The Kazakh of northern Kazakhstan around Astana and Pavlodar. Closer to Tatar in several lexical and phonological features, with stronger Russian-contact influence.

Western Kazakh

also: Atyrau Kazakh

The Kazakh of western Kazakhstan around Atyrau and Aktobe. The dialect group with the most extensive contact features from Tatar and Bashkir; transitional toward the Volga Kipchak varieties.

Eastern Kazakh

also: Semey Kazakh

The Kazakh of eastern Kazakhstan around Öskemen and Semey, near the Altai border.

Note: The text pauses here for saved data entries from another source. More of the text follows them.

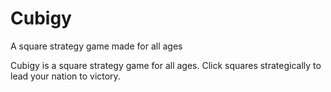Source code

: # Cubigy
A square strategy game made for all ages

Cubigy is a square strategy game for all ages. Click squares strategically to lead your nation to victory.
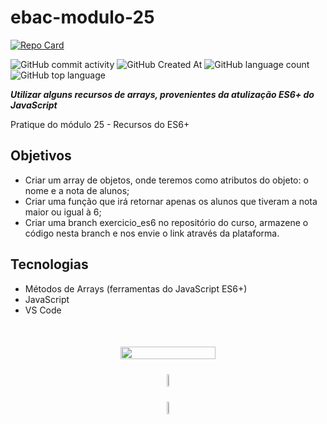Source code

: # ebac-modulo-25

[![Repo Card](https://github-readme-stats.vercel.app/api/pin/?username=FabioFelipeSantos&repo=ebac-modulo-25&bg_color=000&border_color=30A3DC&show_icons=true&icon_color=30A3DC&title_color=E94D5F&text_color=FFF)](https://github.com/FabioFelipeSantos/ebac-modulo-25)

![GitHub commit activity](https://img.shields.io/github/commit-activity/t/FabioFelipeSantos/ebac-modulo-25?style=plastic)
![GitHub Created At](https://img.shields.io/github/created-at/FabioFelipeSantos/ebac-modulo-25?style=plastic)
![GitHub language count](https://img.shields.io/github/languages/count/FabioFelipeSantos/ebac-modulo-25?style=plastic)
![GitHub top language](https://img.shields.io/github/languages/top/FabioFelipeSantos/ebac-modulo-25?style=plastic)

**_Utilizar alguns recursos de arrays, provenientes da atulização ES6+ do JavaScript_**

Pratique do módulo 25 - Recursos do ES6+

## Objetivos

-   Criar um array de objetos, onde teremos como atributos do objeto: o nome e a nota de alunos;
-   Criar uma função que irá retornar apenas os alunos que tiveram a nota maior ou igual à 6;
-   Criar uma branch exercicio_es6 no repositório do curso, armazene o código nesta branch e nos envie o link através da plataforma.

## Tecnologias

-   Métodos de Arrays (ferramentas do JavaScript ES6+)
-   JavaScript
-   VS Code

<div  align="center" style="min-width: 400px; max-width: 700px; width: 100%; transform: scale(1); margin: 50px auto; display: flex; flex-direction: column; justify-content: center; align-items: center">
    <img width=55% src="https://github-readme-streak-stats.herokuapp.com?user=FabioFelipeSantos/&theme=radical&mode=weekly" />
    <div style="margin: 24px 0">
      <img width=48% src="https://github-readme-stats.vercel.app/api?username=FabioFelipeSantos&theme=transparent&bg_color=000&border_color=30A3DC&show_icons=true&icon_color=30A3DC&title_color=E94D5F&text_color=FFF" />
    </div>
    <div>
      <img width=41% src="https://github-readme-stats-git-masterrstaa-rickstaa.vercel.app/api/top-langs/?username=FabioFelipeSantos&layout=compact&bg_color=000&border_color=30A3DC&title_color=E94D5F&text_color=FFF" />
    </div>  
</div>
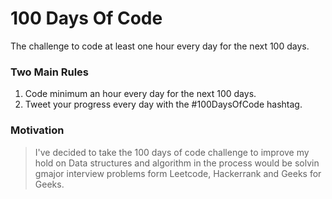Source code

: # 100 Days Of Code
The challenge to code at least one hour every day for the next 100 days.


### Two Main Rules
1.  Code minimum an hour every day for the next 100 days.
2.  Tweet your progress every day with the #100DaysOfCode hashtag.


### Motivation

> I've decided to take the 100 days of code challenge to improve my hold on Data structures and algorithm in the process would be solvin gmajor interview problems form Leetcode, Hackerrank and Geeks for Geeks.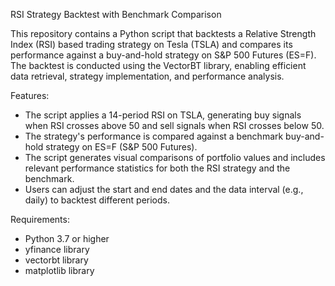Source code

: RSI Strategy Backtest with Benchmark Comparison

This repository contains a Python script that backtests a Relative Strength Index (RSI) based trading strategy on Tesla (TSLA) and compares its performance against a buy-and-hold strategy on S&P 500 Futures (ES=F). The backtest is conducted using the VectorBT library, enabling efficient data retrieval, strategy implementation, and performance analysis.

Features:

- The script applies a 14-period RSI on TSLA, generating buy signals when RSI crosses above 50 and sell signals when RSI crosses below 50.
- The strategy's performance is compared against a benchmark buy-and-hold strategy on ES=F (S&P 500 Futures).
- The script generates visual comparisons of portfolio values and includes relevant performance statistics for both the RSI strategy and the benchmark.
- Users can adjust the start and end dates and the data interval (e.g., daily) to backtest different periods.

Requirements:

- Python 3.7 or higher
- yfinance library
- vectorbt library
- matplotlib library
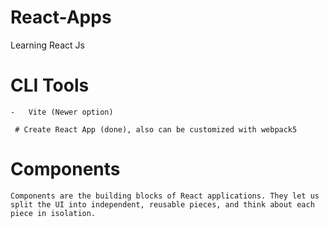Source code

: # React-Apps
 Learning React Js 

#   CLI Tools 
    -   Vite (Newer option)
` # Create React App (done), also can be customized with webpack5`

# Components 
    Components are the building blocks of React applications. They let us split the UI into independent, reusable pieces, and think about each piece in isolation.

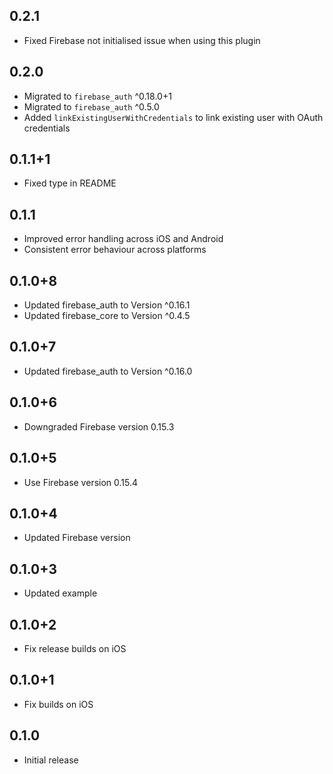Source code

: ## 0.2.1
* Fixed Firebase not initialised issue when using this plugin

## 0.2.0
* Migrated to `firebase_auth` ^0.18.0+1
* Migrated to `firebase_auth` ^0.5.0
* Added `linkExistingUserWithCredentials` to link existing user with OAuth credentials

## 0.1.1+1
* Fixed type in README

## 0.1.1
* Improved error handling across iOS and Android
* Consistent error behaviour across platforms

## 0.1.0+8
* Updated firebase_auth to Version ^0.16.1
* Updated firebase_core to Version ^0.4.5

## 0.1.0+7
* Updated firebase_auth to Version ^0.16.0

## 0.1.0+6
* Downgraded Firebase version 0.15.3

## 0.1.0+5
* Use Firebase version 0.15.4

## 0.1.0+4
* Updated Firebase version

## 0.1.0+3
* Updated example

## 0.1.0+2
* Fix release builds on iOS

## 0.1.0+1
* Fix builds on iOS

## 0.1.0
* Initial release
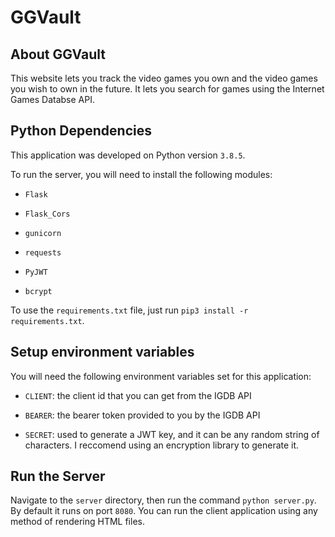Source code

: # GGVault

## About GGVault

This website lets you track the video games you own and the video games you wish to own in the future. It lets you search for games using the Internet Games Databse API.

## Python Dependencies

This application was developed on Python version `3.8.5`.

To run the server, you will need to install the following modules:

- `Flask`

- `Flask_Cors`

- `gunicorn`

- `requests`

- `PyJWT`

- `bcrypt`

To use the `requirements.txt` file, just run `pip3 install -r requirements.txt`.

## Setup environment variables

You will need the following environment variables set for this application:

- `CLIENT`: the client id that you can get from the IGDB API

- `BEARER`: the bearer token provided to you by the IGDB API

- `SECRET`: used to generate a JWT key, and it can be any random string of characters. I reccomend using an encryption library to generate it.

## Run the Server

Navigate to the `server` directory, then run the command `python server.py`. By default it runs on port `8080`. You can run the client application using any method of rendering HTML files.
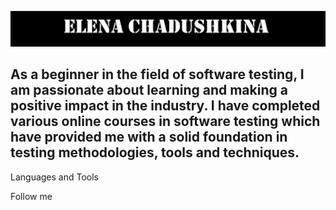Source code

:![Header](https://github.com/ElenaChadushkina/ElenaChadushkina/blob/main/assets/Elena.png)

## As a beginner in the field of software testing, I am passionate about learning and making a positive impact in the industry. I have completed various online courses in software testing which have provided me with a solid foundation in testing methodologies, tools and techniques.



Languages and Tools

Follow me


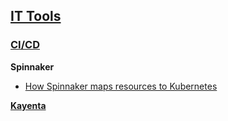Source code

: ## [IT Tools](README.md)

### [CI/CD](ci-cd.md)


**Spinnaker**
* [How Spinnaker maps resources to Kubernetes](https://blog.spinnaker.io/lifting-the-sail-how-spinnaker-maps-resources-to-kubernetes-57da9c1657ba)

[**Kayenta**](https://github.com/spinnaker/kayenta)
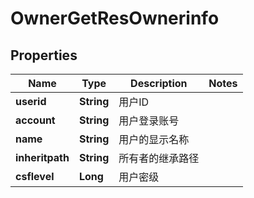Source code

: # OwnerGetResOwnerinfo

## Properties
Name | Type | Description | Notes
------------ | ------------- | ------------- | -------------
**userid** | **String** | 用户ID | 
**account** | **String** | 用户登录账号 | 
**name** | **String** | 用户的显示名称 | 
**inheritpath** | **String** | 所有者的继承路径 | 
**csflevel** | **Long** | 用户密级 |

Carries contact features from Mongolic Oirat and Russian.

Kyrgyz

also: Kyrgyzcha

A Kipchak Turkic language and the official language of Kyrgyzstan. Carries the Manas oral epic, one of the longest oral epic traditions in world literature.

Karakalpak

also: Qaraqalpaqsha

A Kipchak Turkic language closely related to Kazakh, spoken in the autonomous Karakalpakstan region of Uzbekistan around the Aral Sea.

Uyghur

also: Uyghurche

A Karluk Turkic language of Xinjiang in north-western China. Closely related to Uzbek; written in a Perso-Arabic-based script and the medium of a long literary tradition along the Silk Road.

Tuvan

also: Tyva dyl

A Siberian Turkic language of the Tuva Republic in southern Siberia. Famous outside Russia for the throat-singing tradition of khoomei, deeply tied to the language's pitch and consonant system.

Standard Tibetan

also: Lhasa Tibetan, Bhö-skad

The Lhasa-based standard of Tibetan, used across the Tibet Autonomous Region of China, parts of Sichuan, Qinghai, and the Tibetan diaspora. Tibetan Buddhism's primary liturgical language for centuries.